Time Warner Cable has beat me down and cut me up so many times before, but like a dumb bitch I never quit them and now it’s going to eff me in the ass. I start going into minor convulsions when my cable goes out, so I’m afraid for my own safety come tomorrow. That’s because 19 channels will go dark starting at 12:01am on January 1st for Time Warner Cable and Bright House customers.
It all has to do with Time Warner Cable and Viacom acting like two stupid ass skanks! Those evil bitches are fighting over money, of course. Time Warner says Viacom wants to charge more for use of their whores including: MTV, MTV 2, MTV Hits, MTV James, MTV Tr3s, Comedy Central, CMT, Pure Country, Logo, Palladia, Nickelodeon, Noggin, Nick 2, Nicktoons, Spike, The N, TV Land, Vh1, Vh1 Classic and Vh1 Soul. Time Warner Cable doesn’t want to pay, because they will have to charge their subscribers more if they agree to it.

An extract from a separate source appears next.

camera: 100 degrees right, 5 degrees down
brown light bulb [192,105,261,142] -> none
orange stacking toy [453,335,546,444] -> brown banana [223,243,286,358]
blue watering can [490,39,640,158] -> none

No Colbert! No Double Shot At Hep! No Three’s Company reruns! No MTV True Life! No Charm School reunion show! None of that! I might as well move to Tibet to become a monk, because I’m fucked. TV and booze are the only two friends I can count on in this world to keep me from flushing myself down the toilet. How will I go on without 19 less channels to choose from? Hmmm. Maybe I can make my dog wear a tin foil hat, run a cord from his ass to my TV and have him stand outside on the window ledge. I would probably get better service too compared to Time Worthless Cable! Don’t worry, I’ll pay him with freshly baked cat cookies and air kisses. I’d give him real kisses, but I’m afraid of heights.
Viacom created a little PSA above asking whores to complain to Time Warner, because if they don’t come up with a solution soon, cable TV will die tomorrow.
But why should we have to call and complain? These idiots need to settle it themselves! Shoot each other! Shank each other! Fist each other! Cage wrestle each other! I don’t give a fuck as long as I have my Vh1 tomorrow morning.